A posição atual do governo sobre o assunto foi definida há muito tempo e expressa em muitas ocasiões: a lei é para todos; ninguém está autorizado a organizar desordens em massa e usar violência contra os policiais.

“O governo não deve ser severo, mas deve se certificar de que todos sigam determinadas regras. Caso contrário... podemos encontrar os problemas que ocorreram em 1917”, disse o presidente Vladímir Pútin, fazendo menção à revolução russa.

Exceto pela opinião sobre a estagnação generalizada, o ponto de vista das pessoas sobre o potencial dos protestos é diferente daquele das pessoas que as guiavam – e que hoje simplesmente não funciona.

Oposição desunida 

“O futuro do protesto político é a base sócio-econômica, e hoje ninguém sabe como traduzir a insatisfação sócio-econômica em slogans políticos”, afirma o diretor do Centro de Estudos Políticos da Universidade Financeira do Governo Russo, Pável Salin.

Para Serguêi Markov, diretor-geral do Instituto de Estudos Políticos, instituição próxima do Kremlin, o maior potencial para o protesto também está ligado à esfera social.

“Ele está ligado à queda dos padrões de vida e é muito claro para muitos, já que afetou, principalmente, pessoas pobres. Isso pode ser visto, por exemplo, nas estatísticas de venda de carros: as vendas de carros populares caíram, mas as de carros de luxo não. Além disso, novos problemas aparecem acima desses problemas sem resolução, como os estacionamentos pagos, que antes não existiam ou eram ínfimos [e custam cerca de R$ 10 a hora, mas são apoiados por 57% dos moscovitas, de acordo com uma pesquisa do Centro Levada]”, diz Markov.

Mas, para ele, a possibilidade de os protestos recobrarem forças está congelada: com a crise nas relações entre a Rússia e o Ocidente, a maior parte dos cidadãos vê os protestos contra seu próprio governo como antipatrióticos.

O segundo motivo é que a oposição está desacreditada com sua atitude diante da crise ucraniana.

“Uma pessoa pode ter sua própria opinião sobre a Crimeia, mas um apoio declarado a um regime russofóbico é algo que danifica sua reputação de maneira significativa”, diz Markov. 
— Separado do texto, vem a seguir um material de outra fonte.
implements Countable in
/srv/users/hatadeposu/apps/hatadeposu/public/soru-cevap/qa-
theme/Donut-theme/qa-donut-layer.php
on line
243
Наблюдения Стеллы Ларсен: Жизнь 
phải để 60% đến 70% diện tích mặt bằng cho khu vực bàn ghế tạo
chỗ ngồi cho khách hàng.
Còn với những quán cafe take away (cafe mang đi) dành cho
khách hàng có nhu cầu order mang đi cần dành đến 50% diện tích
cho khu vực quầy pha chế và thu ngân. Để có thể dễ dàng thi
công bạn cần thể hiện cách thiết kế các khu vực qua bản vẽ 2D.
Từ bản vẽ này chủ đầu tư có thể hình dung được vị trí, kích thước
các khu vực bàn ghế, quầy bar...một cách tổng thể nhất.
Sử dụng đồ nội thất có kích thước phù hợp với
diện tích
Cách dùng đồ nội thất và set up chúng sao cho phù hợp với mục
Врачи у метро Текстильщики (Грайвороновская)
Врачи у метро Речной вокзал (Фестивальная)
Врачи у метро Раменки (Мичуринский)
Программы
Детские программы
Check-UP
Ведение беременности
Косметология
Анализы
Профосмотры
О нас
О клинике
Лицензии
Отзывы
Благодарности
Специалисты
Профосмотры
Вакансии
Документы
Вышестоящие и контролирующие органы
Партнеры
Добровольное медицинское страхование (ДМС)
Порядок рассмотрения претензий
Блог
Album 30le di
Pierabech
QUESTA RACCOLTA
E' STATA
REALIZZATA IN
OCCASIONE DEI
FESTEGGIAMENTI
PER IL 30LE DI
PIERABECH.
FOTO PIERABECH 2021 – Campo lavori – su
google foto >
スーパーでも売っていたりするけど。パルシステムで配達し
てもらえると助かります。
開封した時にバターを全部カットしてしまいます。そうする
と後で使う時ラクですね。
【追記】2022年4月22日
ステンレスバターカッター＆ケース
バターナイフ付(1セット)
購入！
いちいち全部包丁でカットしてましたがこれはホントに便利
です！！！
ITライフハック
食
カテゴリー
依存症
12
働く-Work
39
Líderes da oposição falam frequentemente sobre condições desiguais, como a falta de recursos de mídia e administrativos.

“Imagine que tenhamos uma corrida. Eu corro todos os 400 metros, mas o representante do governo corre apenas os 100 últimos metros. Começamos a corrida ao mesmo tempo, mas eu tenho uma série de obstáculos”, exemplifica Gudkov.

Aqueles que continuam a frequentar os protestos, acreditam que as raízes do problema estejam em outro lugar.

“Não sei quem nutriu expectativas de que a morte de Nemtsov fosse nos unir. A oposição russa não pode se unir porque lhe falta um objetivo comum: alcançar grandes mudanças na Rússia. Ela está ocupada com desafios como não desaparecer do cenário político e apoiar sua própria existência”, diz Stepânov.